Five years ago…if you had told me that I would someday own an RV and LOVE rving, I would have said you were nuts.

I own an RV and I LOVE rving!

I even love a 200 mile round trip just to take the beast to a dealer for repair. I don’t love needing the repair, but it was operator error ( Damaging steps ) so I can’t blame the rv. I also didn’t “LOVE” the Jeep hookup yesterday as it was 6 below zero while I was doing it. Don’t let that sunshine fool you – it was cold! And things that normally swivel and extend didn’t want to do that. A hammer and a few choice words convinced them otherwise. The good news was that I wasn’t all hot and sweaty after the hookup…

I packed a lunch, my camera, my laptop – loaded Karl…no steps…I’m glad I’ve kept up with my strength training – and off we went. Destination, Missoula – 100 miles south.

The stop light in Bigfork…too bad about that view, huh?

Although cold, it was clear and sunny and a gorgeous day for the drive which skirts Flathead Lake for 35 miles before going through Polson, Montana and then a beautiful valley with the Mission Mountains to the east and the Bitteroots to the West.

Between Bigfork and Polson, I stopped at a pullout along the lake to allow 2 following cars to pass and to do a safety check.

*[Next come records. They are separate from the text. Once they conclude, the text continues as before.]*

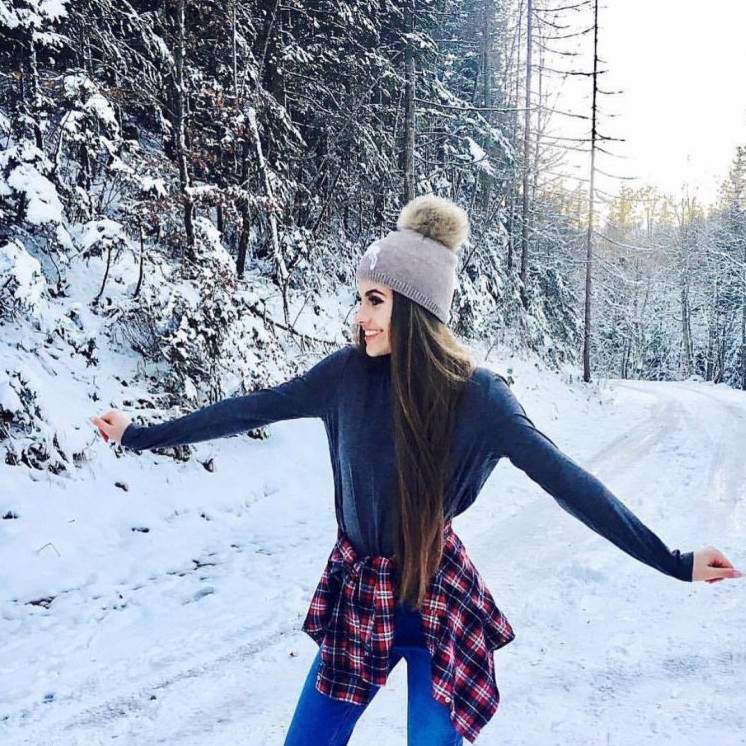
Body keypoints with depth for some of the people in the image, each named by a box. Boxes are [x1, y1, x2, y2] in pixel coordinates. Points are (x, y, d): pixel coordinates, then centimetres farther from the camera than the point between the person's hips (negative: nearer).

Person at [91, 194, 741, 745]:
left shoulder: (476, 394, -16)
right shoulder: (349, 373, -11)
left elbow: (566, 481, -14)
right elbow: (250, 410, -2)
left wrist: (672, 561, -16)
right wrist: (141, 435, 4)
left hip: (437, 598, -2)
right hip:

We continued on. I had planned on a lunch stop south of Ronan, but the pullout there was not plowed. I ended up going all the way to the dealer in Missoula and having lunch in their parking lot. I unhooked the Jeep, checked in with service, transferred computer and camera to the Jeep, took a walk with Karl and then we started back towards home.

The Missions were beautiful – loaded with snow. A thin cloud layer lay about a third of the way between their jutting peaks and the valley floor. I didn’t stop – there are times when I just like to look.

**Added 7:30 a.m. 1/27 – I just visited fellow Montana blogger Montucky – he headed to the city yesterday also, albeit from a different direction. His post in the link is a gorgeous capture of the Missions – worth the click!

I did stop at a scenic lookout just before Polson. It is not somewhere I’ve ever stopped before, although it has the first view of the lake and the entrance to the Flathead Valley.

Home is 39 miles north of Polson. We arrived there in time for a walk before sunset.